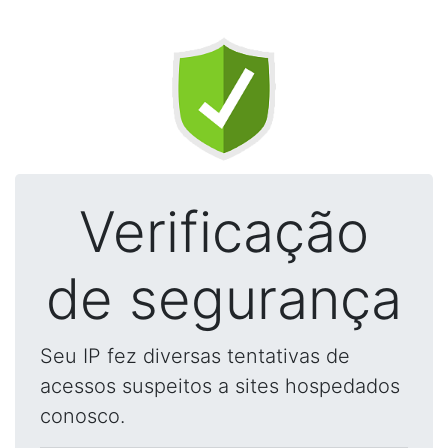
Verificação
de segurança
Seu IP fez diversas tentativas de
acessos suspeitos a sites hospedados
conosco.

◇ ◇ ◇

# Alıştırmanın amacı:
Kayıtlardaki bütün satırları "segurança" yerine "proteção" koyarak yeniden yazın; diğer her şey değişmeden kalsın. Resimleri yanıta almayın.

# Görev çıktısı:
Verificação
de proteção
Seu IP fez diversas tentativas de
acessos suspeitos a sites hospedados
conosco.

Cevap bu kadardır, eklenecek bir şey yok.